Information shown
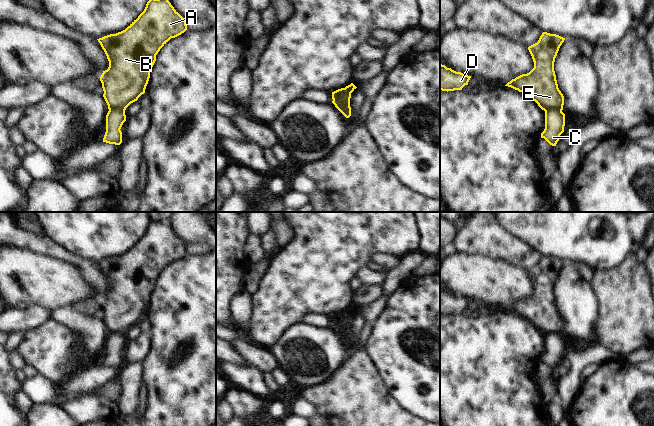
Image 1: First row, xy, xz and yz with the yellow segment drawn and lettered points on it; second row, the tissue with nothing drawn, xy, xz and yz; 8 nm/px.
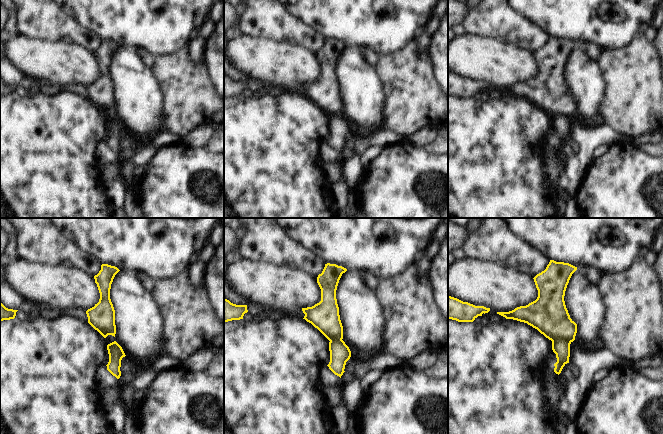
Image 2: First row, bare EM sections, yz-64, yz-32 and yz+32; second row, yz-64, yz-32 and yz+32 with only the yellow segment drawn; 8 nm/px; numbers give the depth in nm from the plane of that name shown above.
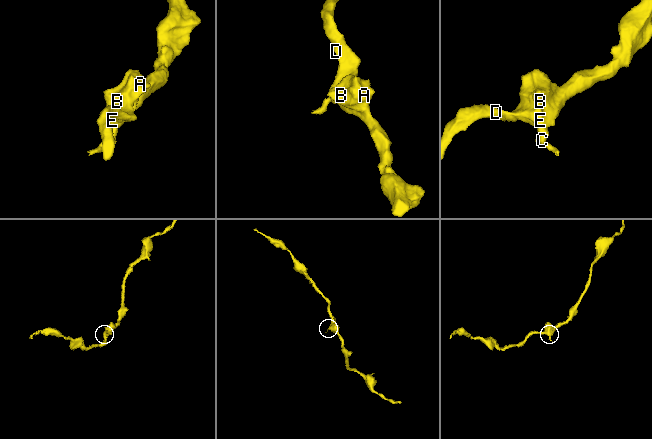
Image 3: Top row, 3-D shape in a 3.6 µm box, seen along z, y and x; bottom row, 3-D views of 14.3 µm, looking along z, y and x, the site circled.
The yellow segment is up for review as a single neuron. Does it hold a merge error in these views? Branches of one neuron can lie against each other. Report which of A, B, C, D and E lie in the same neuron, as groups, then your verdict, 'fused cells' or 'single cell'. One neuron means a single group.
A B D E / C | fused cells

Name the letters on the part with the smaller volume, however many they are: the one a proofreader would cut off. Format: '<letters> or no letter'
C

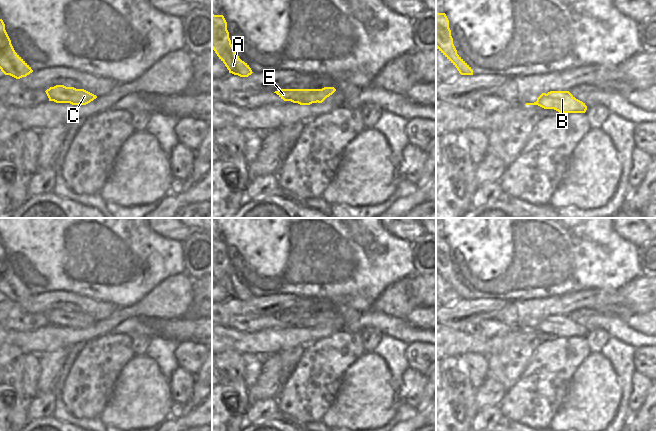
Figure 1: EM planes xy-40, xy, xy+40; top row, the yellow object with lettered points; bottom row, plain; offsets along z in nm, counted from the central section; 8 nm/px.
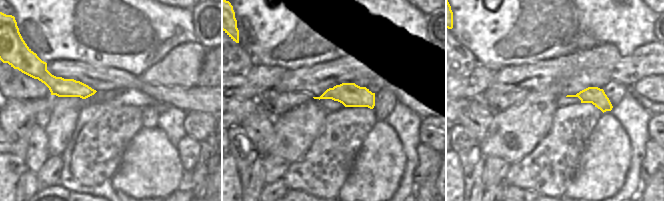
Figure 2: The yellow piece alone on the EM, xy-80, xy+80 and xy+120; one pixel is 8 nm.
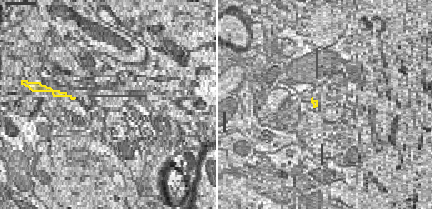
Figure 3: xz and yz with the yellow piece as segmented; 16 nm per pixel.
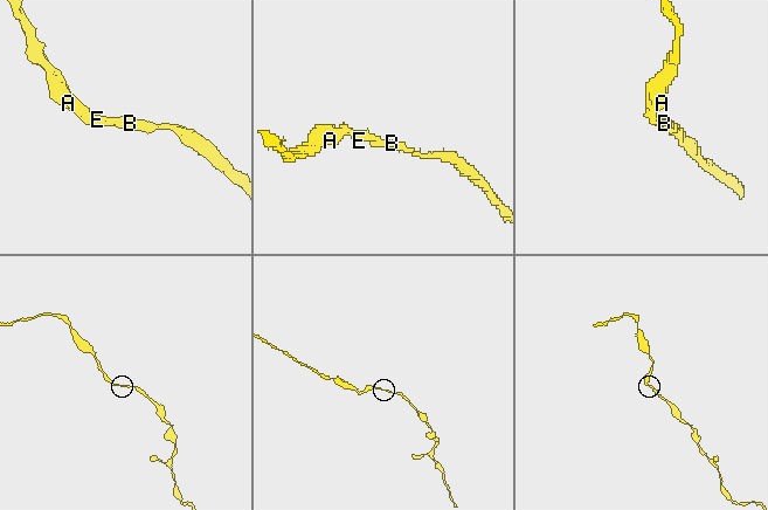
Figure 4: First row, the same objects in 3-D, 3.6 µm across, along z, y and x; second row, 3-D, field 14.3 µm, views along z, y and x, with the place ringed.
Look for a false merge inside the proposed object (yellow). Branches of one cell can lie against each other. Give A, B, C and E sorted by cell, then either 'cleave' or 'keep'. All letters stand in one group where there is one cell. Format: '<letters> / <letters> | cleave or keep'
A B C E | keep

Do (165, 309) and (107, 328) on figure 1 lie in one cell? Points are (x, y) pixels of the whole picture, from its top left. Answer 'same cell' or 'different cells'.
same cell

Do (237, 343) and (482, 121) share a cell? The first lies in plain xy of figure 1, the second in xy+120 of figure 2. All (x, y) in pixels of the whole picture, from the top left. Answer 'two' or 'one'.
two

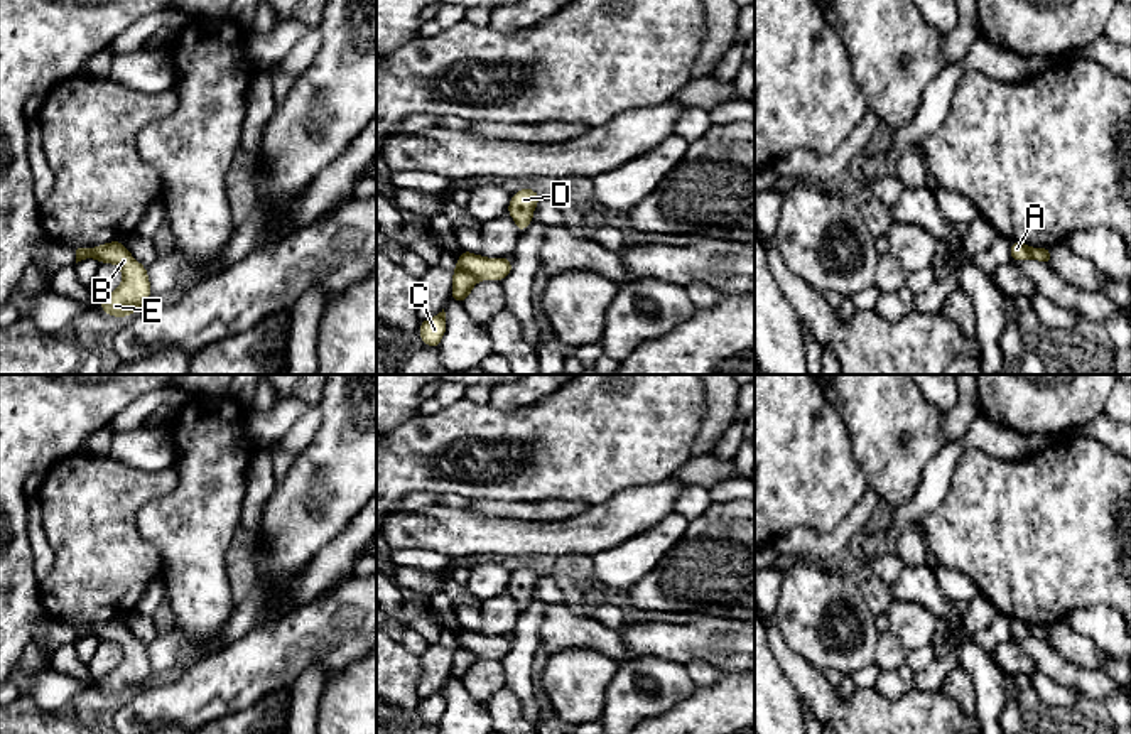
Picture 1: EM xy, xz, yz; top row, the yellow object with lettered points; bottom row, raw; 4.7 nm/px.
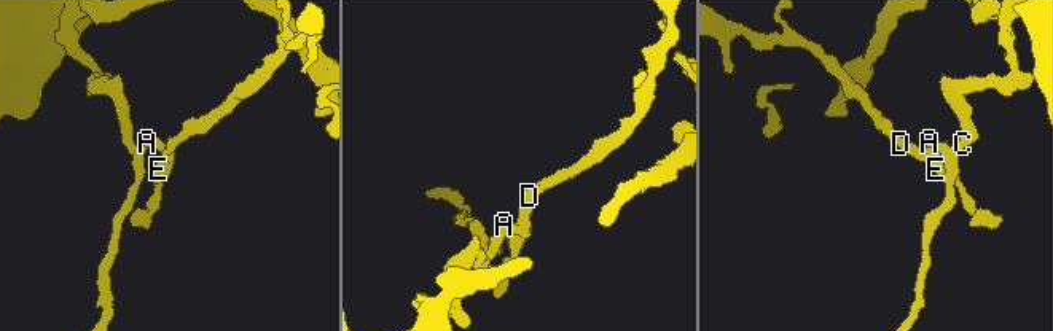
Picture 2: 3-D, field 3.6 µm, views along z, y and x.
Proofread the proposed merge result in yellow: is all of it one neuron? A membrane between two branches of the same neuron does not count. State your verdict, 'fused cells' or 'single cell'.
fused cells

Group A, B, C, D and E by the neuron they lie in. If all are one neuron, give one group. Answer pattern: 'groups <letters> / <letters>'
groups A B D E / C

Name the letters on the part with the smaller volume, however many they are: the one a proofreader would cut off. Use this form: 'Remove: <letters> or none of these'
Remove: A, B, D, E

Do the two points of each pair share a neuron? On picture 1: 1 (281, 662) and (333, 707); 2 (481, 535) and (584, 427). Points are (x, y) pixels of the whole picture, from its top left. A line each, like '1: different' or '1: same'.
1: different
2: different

Exercise instructions
Your copy of the records must be exact and must contain no pictures.

Solution to the problem
Image 1: First row, xy, xz and yz with the yellow segment drawn and lettered points on it; second row, the tissue with nothing drawn, xy, xz and yz; 8 nm/px.
Image 2: First row, bare EM sections, yz-64, yz-32 and yz+32; second row, yz-64, yz-32 and yz+32 with only the yellow segment drawn; 8 nm/px; numbers give the depth in nm from the plane of that name shown above.
Image 3: Top row, 3-D shape in a 3.6 µm box, seen along z, y and x; bottom row, 3-D views of 14.3 µm, looking along z, y and x, the site circled.
The yellow segment is up for review as a single neuron. Does it hold a merge error in these views? Branches of one neuron can lie against each other. Report which of A, B, C, D and E lie in the same neuron, as groups, then your verdict, 'fused cells' or 'single cell'. One neuron means a single group.
A B D E / C | fused cells

Name the letters on the part with the smaller volume, however many they are: the one a proofreader would cut off. Format: '<letters> or no letter'
C

Figure 1: EM planes xy-40, xy, xy+40; top row, the yellow object with lettered points; bottom row, plain; offsets along z in nm, counted from the central section; 8 nm/px.
Figure 2: The yellow piece alone on the EM, xy-80, xy+80 and xy+120; one pixel is 8 nm.
Figure 3: xz and yz with the yellow piece as segmented; 16 nm per pixel.
Figure 4: First row, the same objects in 3-D, 3.6 µm across, along z, y and x; second row, 3-D, field 14.3 µm, views along z, y and x, with the place ringed.
Look for a false merge inside the proposed object (yellow). Branches of one cell can lie against each other. Give A, B, C and E sorted by cell, then either 'cleave' or 'keep'. All letters stand in one group where there is one cell. Format: '<letters> / <letters> | cleave or keep'
A B C E | keep

Do (165, 309) and (107, 328) on figure 1 lie in one cell? Points are (x, y) pixels of the whole picture, from its top left. Answer 'same cell' or 'different cells'.
same cell

Do (237, 343) and (482, 121) share a cell? The first lies in plain xy of figure 1, the second in xy+120 of figure 2. All (x, y) in pixels of the whole picture, from the top left. Answer 'two' or 'one'.
two

Picture 1: EM xy, xz, yz; top row, the yellow object with lettered points; bottom row, raw; 4.7 nm/px.
Picture 2: 3-D, field 3.6 µm, views along z, y and x.
Proofread the proposed merge result in yellow: is all of it one neuron? A membrane between two branches of the same neuron does not count. State your verdict, 'fused cells' or 'single cell'.
fused cells

Group A, B, C, D and E by the neuron they lie in. If all are one neuron, give one group. Answer pattern: 'groups <letters> / <letters>'
groups A B D E / C

Name the letters on the part with the smaller volume, however many they are: the one a proofreader would cut off. Use this form: 'Remove: <letters> or none of these'
Remove: A, B, D, E

Do the two points of each pair share a neuron? On picture 1: 1 (281, 662) and (333, 707); 2 (481, 535) and (584, 427). Points are (x, y) pixels of the whole picture, from its top left. A line each, like '1: different' or '1: same'.
1: different
2: different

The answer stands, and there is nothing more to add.